A história humana é recheada de revoluções que atingiram diretamente uma massa ao longo dos anos, influenciando a todos de forma indireta.

Da Revolução Francesa à Cubana, passando por maio de 1968 em Paris e os caras pintadas no Brasil, em 1992. Rebeliões, revoluções, agitações, gente tirando a bunda da cadeira. O século 21 começou revolucionando de forma diferente, nos prendendo à cadeira, e isso parecia nos levar a uma inércia sem fim.
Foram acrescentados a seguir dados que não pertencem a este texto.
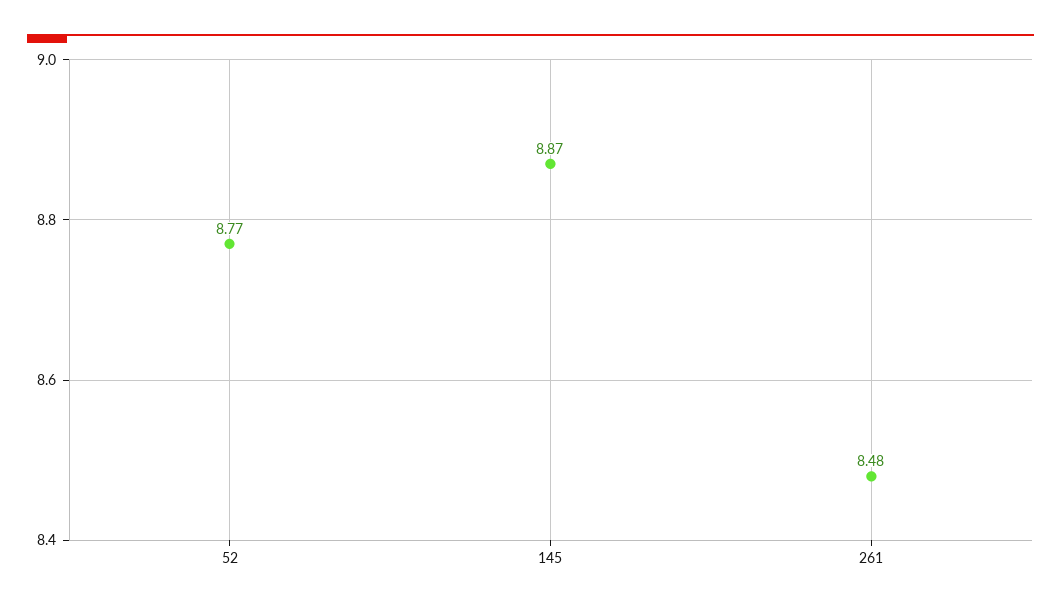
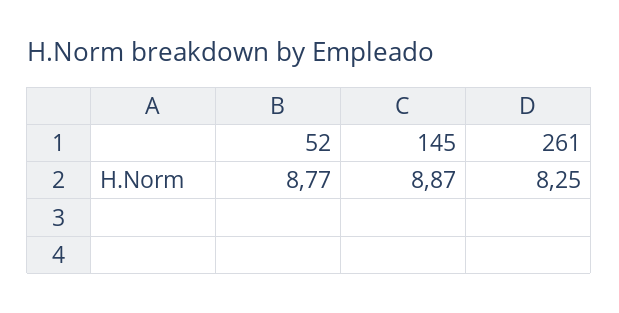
261: 8.48 -> 8.25

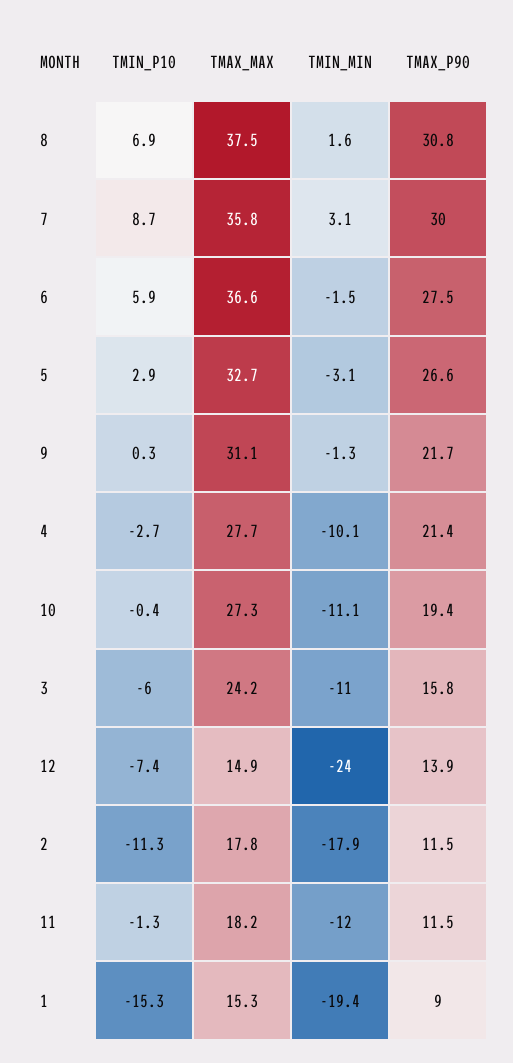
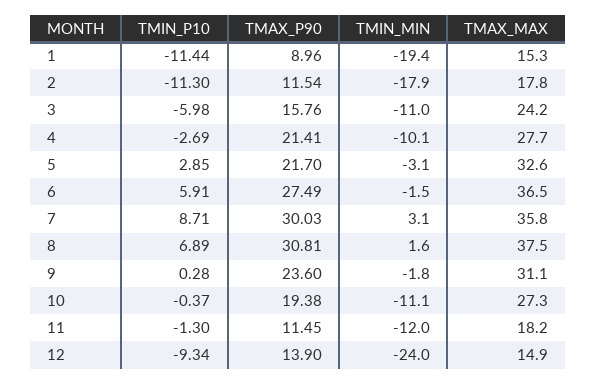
TMAX_MAX, 6: 36.6 -> 36.5
TMAX_MAX, 5: 32.7 -> 32.6
TMAX_P90, 5: 26.6 -> 21.7
TMIN_MIN, 9: -1.3 -> -1.8
TMAX_P90, 9: 21.7 -> 23.6
TMIN_P10, 12: -7.4 -> -9.34
TMIN_P10, 1: -15.3 -> -11.44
Lembro das críticas sobre os jovens dos anos 2000, inertes para protestar. Pois bem, cá estamos em 2011, um ano que certamente entrará para a história. Talvez só daqui a duas décadas, mas entrará. Foi um ano importante para a cultura árabe, que já em 2010 começou a caminhar para mudanças com o protesto velado e inflamável de Mohamed Bouazizi, deslanchando na Túnisia  revoluções que se prolongaram até o Egito. A Espanha também ganhou reivindicações à procura de uma reforma política, sem contar o movimento Occupy, que levou milhares de jovens às ruas, ainda que tachados de vazios e sem causa específica, num protesto pacífico que invadiu o mundo.

Os protestantes contra o sistema financeiro que ocuparam Wall Street conseguiram atingir a máxima deste milênio, ou pelo menos da última década: sincronizaram seus protestos com a organização digital, ampliando alcance e objetivos através da internet, atingindo ativistas e representantes culturais do mundo todo. E o principal é a união, a forma como se organizaram sustentados por uma democracia baseada no consenso e na divisão de serviços, resultando em manifestações implacáveis e mais organizadas que muito congresso por aí. Não é a toa que o protestante foi nomeado Homem do Ano, estampado na capa de nada menos do que a revista Time.

No meio desse emaranhado de revoluções encontramos as plataformas online, que eram a causa da inércia no inicio do século e agora são a ferramenta prática para culminar todos esses protestos. De objetivos localizados aos mundiais, as redes sociais online estão servindo de apoio para o engajamento da população. Lógico que não poderia faltar a exceção à regra, liderada pelos que continuam colados à cadeira e apenas lotam seus feeds com verborragia barata de apoios traduzidos e preguiçosos, tal qual o caso da enfermeira com o Yorkshire e tantos outros animais mutilados que vêm parar diariamente nas timelines alheias.

Estamos em constante mudança e com uma rapidez imensurável. Aprendemos aos poucos como utilizar nossas extensões digitais em prol de nossos objetivos e levar isso às ruas. Tirar do coração e colocar nas mãos. O processo é constante e só agora entendemos quão úteis as redes são: não apenas como passatempo, mas também de forma organizacional. Acima de tudo, em 2011 aprendemos a nos desconectar. Compartilhar, transpirar e se envolver são fatores que devem andar juntos, mas só agora estamos aprendendo a tirar o monitor da nossa frente.